In any event TX, NJ, and FL all have similar reported COVID deaths, but CA has fewer excess deaths than TX or NJ. Some of that is probably due to e.g. reduced automotive mortalities under more stringent lockdown, but I don't think the data you posted indicats that CA is e.g. worse than the other 3 states at reporting COVID deaths (otherwise we would see a much higher excess death count in CA compared to those 3 states).

Anecdotally, out here in the rural wilds of Alabama, most people seem to be wearing masks. I recently went into downtown Huntsville and no one was. Poverty and essential workers may be a significant component, but given the behavior of the young and affluent here, I don't think that is all of it.
Yes, you'd say that the Red areas are on aggregate older, poorer and less likely to work from home.
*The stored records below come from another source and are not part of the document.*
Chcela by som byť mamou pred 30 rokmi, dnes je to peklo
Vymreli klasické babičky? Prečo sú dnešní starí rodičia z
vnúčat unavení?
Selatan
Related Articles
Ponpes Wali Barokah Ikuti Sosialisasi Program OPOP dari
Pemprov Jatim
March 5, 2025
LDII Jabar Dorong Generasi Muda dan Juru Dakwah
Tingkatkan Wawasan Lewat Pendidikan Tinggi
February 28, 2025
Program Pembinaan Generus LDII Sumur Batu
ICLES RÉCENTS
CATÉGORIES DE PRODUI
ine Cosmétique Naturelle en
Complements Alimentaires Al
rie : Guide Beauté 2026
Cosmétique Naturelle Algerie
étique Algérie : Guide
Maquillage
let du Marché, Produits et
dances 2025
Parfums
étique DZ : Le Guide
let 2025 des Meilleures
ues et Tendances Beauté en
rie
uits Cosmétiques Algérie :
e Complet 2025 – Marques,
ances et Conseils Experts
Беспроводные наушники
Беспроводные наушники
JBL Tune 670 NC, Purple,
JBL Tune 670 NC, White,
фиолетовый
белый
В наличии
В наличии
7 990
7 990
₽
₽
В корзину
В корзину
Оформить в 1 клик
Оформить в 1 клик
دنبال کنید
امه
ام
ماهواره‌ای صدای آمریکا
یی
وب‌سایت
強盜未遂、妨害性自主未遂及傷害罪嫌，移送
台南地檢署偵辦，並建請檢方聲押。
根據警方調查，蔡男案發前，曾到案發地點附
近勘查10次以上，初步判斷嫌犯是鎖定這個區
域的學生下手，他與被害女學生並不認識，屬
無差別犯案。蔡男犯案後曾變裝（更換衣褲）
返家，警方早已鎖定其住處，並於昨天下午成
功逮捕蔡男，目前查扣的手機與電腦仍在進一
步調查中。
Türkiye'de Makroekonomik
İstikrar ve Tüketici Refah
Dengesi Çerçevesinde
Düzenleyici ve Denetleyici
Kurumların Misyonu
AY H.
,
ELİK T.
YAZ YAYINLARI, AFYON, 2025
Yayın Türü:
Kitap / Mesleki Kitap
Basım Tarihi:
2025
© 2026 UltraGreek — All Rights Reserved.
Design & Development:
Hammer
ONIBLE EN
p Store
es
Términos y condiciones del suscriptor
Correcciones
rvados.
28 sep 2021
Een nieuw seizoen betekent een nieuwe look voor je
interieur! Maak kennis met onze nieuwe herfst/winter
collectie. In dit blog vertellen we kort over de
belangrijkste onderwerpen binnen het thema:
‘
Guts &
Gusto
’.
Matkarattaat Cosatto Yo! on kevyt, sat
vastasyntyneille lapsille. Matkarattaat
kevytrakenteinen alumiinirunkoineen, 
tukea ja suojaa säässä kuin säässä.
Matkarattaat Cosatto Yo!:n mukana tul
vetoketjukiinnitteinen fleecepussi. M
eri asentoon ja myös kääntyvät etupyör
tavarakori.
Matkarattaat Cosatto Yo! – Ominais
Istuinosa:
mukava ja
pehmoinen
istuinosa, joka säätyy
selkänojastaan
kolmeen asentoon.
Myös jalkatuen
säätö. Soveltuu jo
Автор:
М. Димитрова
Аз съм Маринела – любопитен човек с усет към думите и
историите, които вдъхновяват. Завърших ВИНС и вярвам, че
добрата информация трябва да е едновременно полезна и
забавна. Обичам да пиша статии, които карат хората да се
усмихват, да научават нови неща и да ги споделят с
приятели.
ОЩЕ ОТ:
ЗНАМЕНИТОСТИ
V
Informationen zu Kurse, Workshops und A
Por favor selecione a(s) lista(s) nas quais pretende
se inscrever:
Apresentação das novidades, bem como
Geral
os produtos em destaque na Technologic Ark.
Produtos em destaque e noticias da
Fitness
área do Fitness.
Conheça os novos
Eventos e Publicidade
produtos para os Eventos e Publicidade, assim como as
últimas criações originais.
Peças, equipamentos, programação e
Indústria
That said, at my regional college in the Deep South, case numbers have dropped noticeably since the beginning of term - instead of 30 cases every day we have now ten, and there have been remarkably few outbreaks at frathouses, all that despite no organized testing.

Conservative people are much more likely to live in rural areas. Liberals in more urban areas. Viruses spread much more effectively in higher population densities.

So you'd really need to look at per capita infection rates and control for density, not absolute numbers.

For some anecdata, in my moderate county we have a mask mandate. The surrounding less populated and much more conservative areas don't. Since the mask mandate was put in place more than half of the cases in my county's hospitals have been from the surrounding counties. Despite that fact that they have an order of magnitude fewer people, and despite that fact that we have far more people living in poverty in absolute terms than they do.